Question

Water evaporating from a pond does so as if it were diffusing across an air film 0.15 cm thick. The diffusion coefficient of water in 20 !C air is about 0.25 cm2/sec. If the air out of the film is fifty percent saturated, how fast will the water level drop in a day?

Answer 1

Answer:

The water level will drop by about 1.24 cm in 1 day.

Explanation:

Here Mass flux of water vapour is given as

                               $j_{H_2O}=\frac{D}{l} \bigtriangleup c$

where

• $j_{H_2O}$ is the mass flux of the water which is to be calculated.
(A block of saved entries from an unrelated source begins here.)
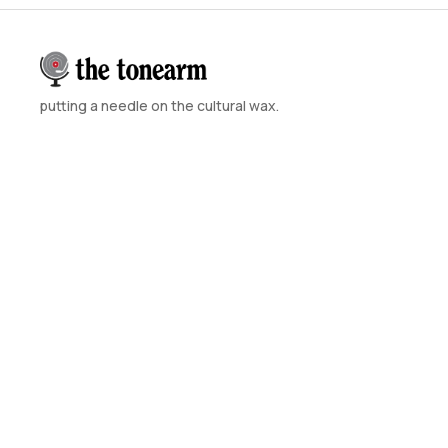
putting a needle on the cultural wax.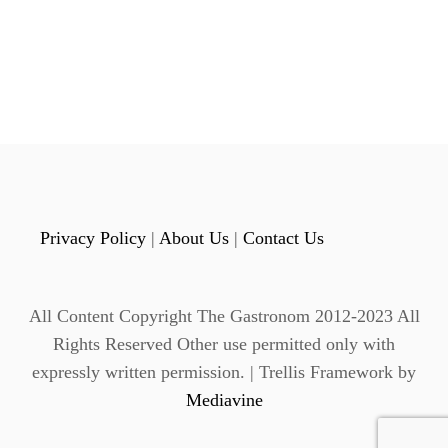
o
E
L
s
I
C
t
I
O
s
U
S
p
N
O
a
N
Privacy Policy
|
About Us
|
Contact Us
-
g
A
L
i
C
All Content Copyright The Gastronom 2012-2023 All
O
n
Rights Reserved Other use permitted only with
H
expressly written permission. | Trellis Framework by
O
a
L
Mediavine
I
t
C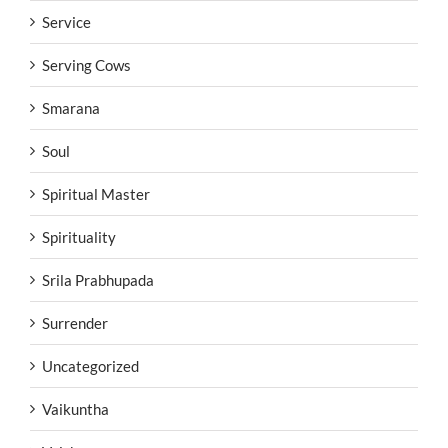
Service
Serving Cows
Smarana
Soul
Spiritual Master
Spirituality
Srila Prabhupada
Surrender
Uncategorized
Vaikuntha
• D is diffusion coefficient which is given as $0.25 cm^2/s$

• l is the thickness of the film which is 0.15 cm thick.
• $\bigtriangleup c$ is given as

                                $\bigtriangleup c= \frac{P_{sat}-P_a}{RT}$

In this

• $P_{sat}$ is the saturated water pressure, which is look up from the saturated water property at 20°C and 0.5 saturation given as 2.34 Pa

• $P_a$ is the air pressure which is given as 0.5 times of $P_{sat}$

• R is the universal gas constant as $8.314 kJ/kmol-K$

• T is the temperature in Kelvin scale which is $20+273= 293K$

By substituting values in the equation

                                    $\bigtriangleup c= \frac{P_{sat}-P_a}{RT} \\ \bigtriangleup c= \frac{P_{sat}-0.5P_{sat}}{RT} \\ \bigtriangleup c= \frac{0.5P_{sat}}{RT} \\ \bigtriangleup c= \frac{0.5 \times 2.34}{8.314 \times 293} \\\bigtriangleup c= 0.48 mol/m^3$

Converting $\bigtriangleup c$ into $cm^3/cm^3$

As 1 mole of water 18 $cm^3$ so

                               $\bigtriangleup c= 0.48 mol/m^3 \\ \bigtriangleup c= 0.48 \times 18 \times 10^{-6} cm^3/cm^3 \\ \bigtriangleup c= 8.64 \times 10^{-6} cm^3/cm^3$

Putting this in the equation of mass flux equation gives

                            $j_{H_2O}=\frac{D}{l} \bigtriangleup c \\ j_{H_2O}=\frac{0.25}{0.15} \times 8.64 \times 10^{-6} \\ j_{H_2O}=14.4 \times 10^{-6} cm/s$

For calculation of water level drop in a day, converting mass flux as

                     $j_{H_2O}=14.4 \times 10^{-6} \times 24 \times 3600 cm/day\\ j_{H_2O}=1.24 cm/day$

So the water level will drop by about 1.24 cm in 1 day.